» **What is expected**:
Return the stretch from the line with "go.recastsoftware.com | go.pardot.com |" through the line with "of the NNS</p>" in the data below, character for character, skipping all pictures.
━━━━━━
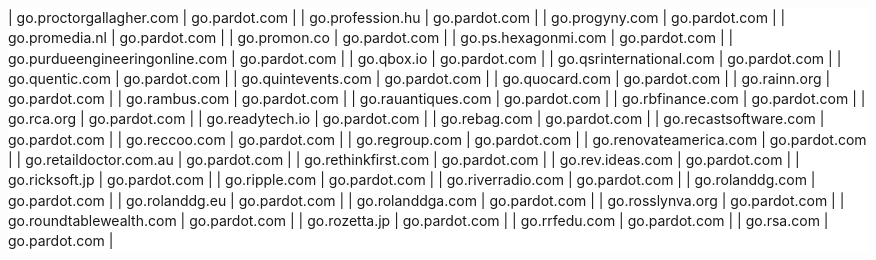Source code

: | go.proctorgallagher.com | go.pardot.com |
| go.profession.hu | go.pardot.com |
| go.progyny.com | go.pardot.com |
| go.promedia.nl | go.pardot.com |
| go.promon.co | go.pardot.com |
| go.ps.hexagonmi.com | go.pardot.com |
| go.purdueengineeringonline.com | go.pardot.com |
| go.qbox.io | go.pardot.com |
| go.qsrinternational.com | go.pardot.com |
| go.quentic.com | go.pardot.com |
| go.quintevents.com | go.pardot.com |
| go.quocard.com | go.pardot.com |
| go.rainn.org | go.pardot.com |
| go.rambus.com | go.pardot.com |
| go.rauantiques.com | go.pardot.com |
| go.rbfinance.com | go.pardot.com |
| go.rca.org | go.pardot.com |
| go.readytech.io | go.pardot.com |
| go.rebag.com | go.pardot.com |
| go.recastsoftware.com | go.pardot.com |
| go.reccoo.com | go.pardot.com |
| go.regroup.com | go.pardot.com |
| go.renovateamerica.com | go.pardot.com |
| go.retaildoctor.com.au | go.pardot.com |
| go.rethinkfirst.com | go.pardot.com |
| go.rev.ideas.com | go.pardot.com |
| go.ricksoft.jp | go.pardot.com |
| go.ripple.com | go.pardot.com |
| go.riverradio.com | go.pardot.com |
| go.rolanddg.com | go.pardot.com |
| go.rolanddg.eu | go.pardot.com |
| go.rolanddga.com | go.pardot.com |
| go.rosslynva.org | go.pardot.com |
| go.roundtablewealth.com | go.pardot.com |
| go.rozetta.jp | go.pardot.com |
| go.rrfedu.com | go.pardot.com |
| go.rsa.com | go.pardot.com |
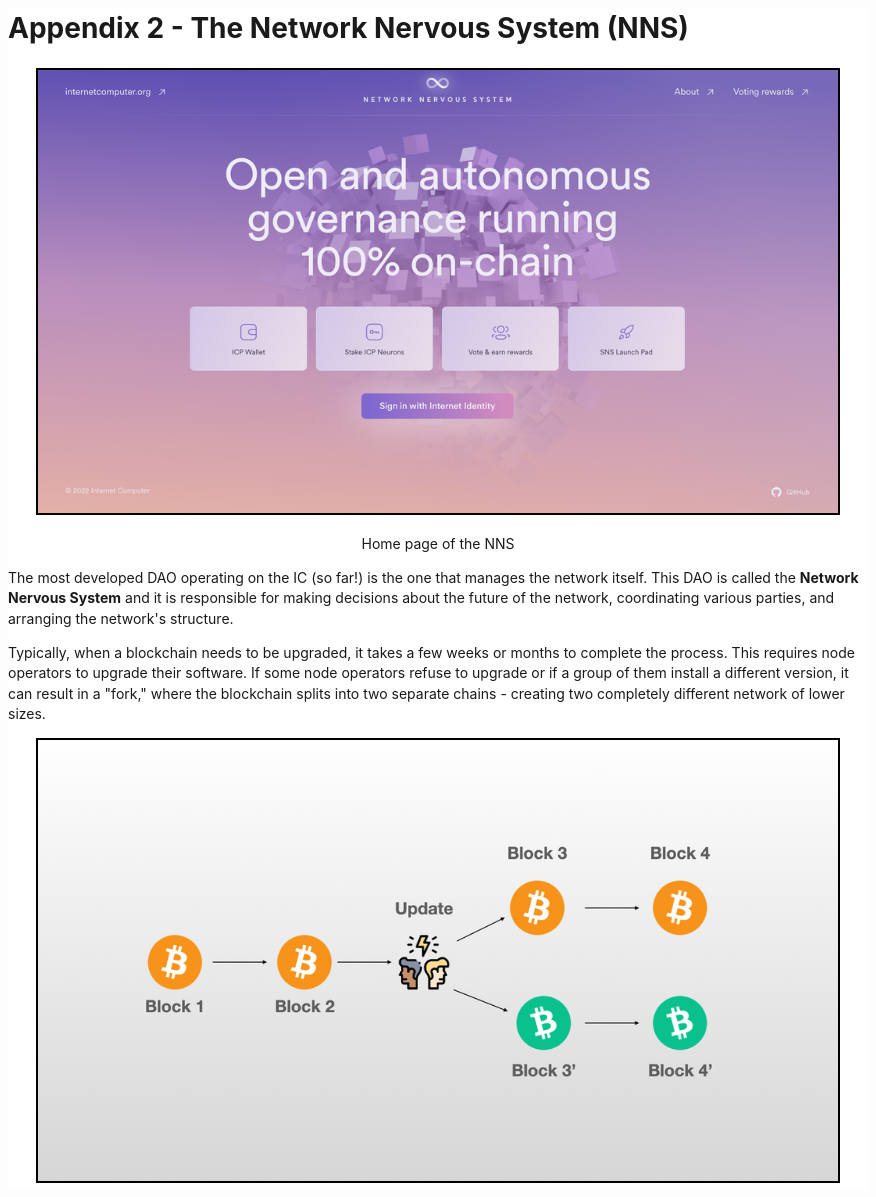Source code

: # Appendix 2 - The Network Nervous System (NNS)
<p align="center"> <img src="assets/nns_home.png" width="800px" style="border: 2px solid black;"> </p>
<p align="center"> Home page of the NNS</p>

The most developed DAO operating on the IC (so far!) is the one that manages the network itself. This DAO is called the **Network Nervous System** and it is responsible for making decisions about the future of the network, coordinating various parties, and arranging the network's structure.

Typically, when a blockchain needs to be upgraded, it takes a few weeks or months to complete the process. This requires node operators to upgrade their software. If some node operators refuse to upgrade or if a group of them install a different version, it can result in a "fork," where the blockchain splits into two separate chains - creating two completely different network of lower sizes.

<p align="center"> <img src="assets/hard_fork.png" width="800px" style="border: 2px solid black;"> </p>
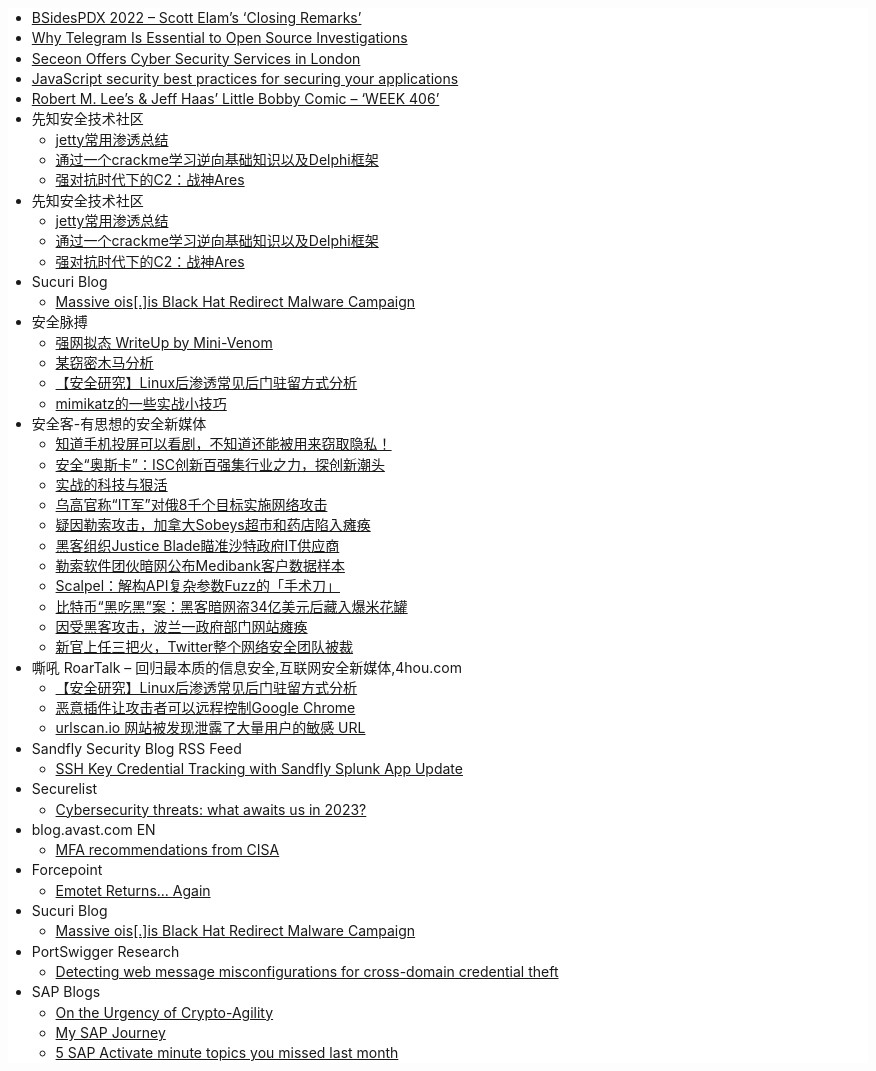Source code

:   - [BSidesPDX 2022 – Scott Elam’s ‘Closing Remarks’](https://securityboulevard.com/2022/11/bsidespdx-2022-scott-elams-closing-remarks/)
  - [Why Telegram Is Essential to Open Source Investigations](https://securityboulevard.com/2022/11/why-telegram-is-essential-to-open-source-investigations/)
  - [Seceon Offers Cyber Security Services in London](https://securityboulevard.com/2022/11/seceon-offers-cyber-security-services-in-london/)
  - [JavaScript security best practices for securing your applications](https://securityboulevard.com/2022/11/javascript-security-best-practices-for-securing-your-applications/)
  - [Robert M. Lee’s & Jeff Haas’ Little Bobby Comic – ‘WEEK 406’](https://securityboulevard.com/2022/11/robert-m-lees-jeff-haas-little-bobby-comic-week-406/)
- 先知安全技术社区
  - [jetty常用渗透总结](https://xz.aliyun.com/t/11821)
  - [通过一个crackme学习逆向基础知识以及Delphi框架](https://xz.aliyun.com/t/11818)
  - [强对抗时代下的C2：战神Ares](https://xz.aliyun.com/t/11819)
- 先知安全技术社区
  - [jetty常用渗透总结](https://xz.aliyun.com/t/11821)
  - [通过一个crackme学习逆向基础知识以及Delphi框架](https://xz.aliyun.com/t/11818)
  - [强对抗时代下的C2：战神Ares](https://xz.aliyun.com/t/11819)
- Sucuri Blog
  - [Massive ois[.]is Black Hat Redirect Malware Campaign](https://blog.sucuri.net/2022/11/massive-ois-is-black-hat-redirect-malware-campaign.html)
- 安全脉搏
  - [强网拟态 WriteUp by Mini-Venom](https://www.secpulse.com/archives/190801.html)
  - [某窃密木马分析](https://www.secpulse.com/archives/190788.html)
  - [【安全研究】Linux后渗透常见后门驻留方式分析](https://www.secpulse.com/archives/190743.html)
  - [mimikatz的一些实战小技巧](https://www.secpulse.com/archives/190728.html)
- 安全客-有思想的安全新媒体
  - [知道手机投屏可以看剧，不知道还能被用来窃取隐私！](https://www.anquanke.com/post/id/282936)
  - [安全“奥斯卡”：ISC创新百强集行业之力，探创新潮头](https://www.anquanke.com/post/id/283025)
  - [实战的科技与狠活](https://www.anquanke.com/post/id/282845)
  - [乌高官称“IT军”对俄8千个目标实施网络攻击](https://www.anquanke.com/post/id/282956)
  - [疑因勒索攻击，加拿大Sobeys超市和药店陷入瘫痪](https://www.anquanke.com/post/id/282953)
  - [黑客组织Justice Blade瞄准沙特政府IT供应商](https://www.anquanke.com/post/id/282949)
  - [勒索软件团伙暗网公布Medibank客户数据样本](https://www.anquanke.com/post/id/282945)
  - [Scalpel：解构API复杂参数Fuzz的「手术刀」](https://www.anquanke.com/post/id/282840)
  - [比特币“黑吃黑”案：黑客暗网盗34亿美元后藏入爆米花罐](https://www.anquanke.com/post/id/282941)
  - [因受黑客攻击，波兰一政府部门网站瘫痪](https://www.anquanke.com/post/id/282938)
  - [新官上任三把火，Twitter整个网络安全团队被裁](https://www.anquanke.com/post/id/282880)
- 嘶吼 RoarTalk – 回归最本质的信息安全,互联网安全新媒体,4hou.com
  - [【安全研究】Linux后渗透常见后门驻留方式分析](https://www.4hou.com/posts/17OG)
  - [恶意插件让攻击者可以远程控制Google Chrome](https://www.4hou.com/posts/ZXx8)
  - [urlscan.io 网站被发现泄露了大量用户的敏感 URL](https://www.4hou.com/posts/MBqR)
- Sandfly Security Blog RSS Feed
  - [SSH Key Credential Tracking with Sandfly Splunk App Update](https://www.sandflysecurity.com/blog/ssh-key-credential-tracking-with-sandfly-splunk-app-update)
- Securelist
  - [Cybersecurity threats: what awaits us in 2023?](https://securelist.com/cybersecurity-threats-2023/107888/)
- blog.avast.com EN
  - [MFA recommendations from CISA](https://blog.avast.com/cisa-mfa-recommendations)
- Forcepoint
  - [Emotet Returns... Again](https://www.forcepoint.com/blog/x-labs/emotet-returns-again)
- Sucuri Blog
  - [Massive ois[.]is Black Hat Redirect Malware Campaign](https://blog.sucuri.net/2022/11/massive-ois-is-black-hat-redirect-malware-campaign.html)
- PortSwigger Research
  - [Detecting web message misconfigurations for cross-domain credential theft](https://portswigger.net/research/detecting-web-message-misconfigurations-for-cross-domain-credential-theft)
- SAP Blogs
  - [On the Urgency of Crypto-Agility](https://blogs.sap.com/2022/11/09/on-the-urgency-of-crypto-agility/)
  - [My SAP Journey](https://blogs.sap.com/2022/11/09/my-sap-journey-2/)
  - [5 SAP Activate minute topics you missed last month](https://blogs.sap.com/2022/11/09/5-sap-activate-minute-topics-you-missed-last-month/)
━━━━━━
» **Your response**:
| go.recastsoftware.com | go.pardot.com |
| go.reccoo.com | go.pardot.com |
| go.regroup.com | go.pardot.com |
| go.renovateamerica.com | go.pardot.com |
| go.retaildoctor.com.au | go.pardot.com |
| go.rethinkfirst.com | go.pardot.com |
| go.rev.ideas.com | go.pardot.com |
| go.ricksoft.jp | go.pardot.com |
| go.ripple.com | go.pardot.com |
| go.riverradio.com | go.pardot.com |
| go.rolanddg.com | go.pardot.com |
| go.rolanddg.eu | go.pardot.com |
| go.rolanddga.com | go.pardot.com |
| go.rosslynva.org | go.pardot.com |
| go.roundtablewealth.com | go.pardot.com |
| go.rozetta.jp | go.pardot.com |
| go.rrfedu.com | go.pardot.com |
| go.rsa.com | go.pardot.com |
Source code

: # Appendix 2 - The Network Nervous System (NNS)
<p align="center"> <img src="assets/nns_home.png" width="800px" style="border: 2px solid black;"> </p>
<p align="center"> Home page of the NNS</p>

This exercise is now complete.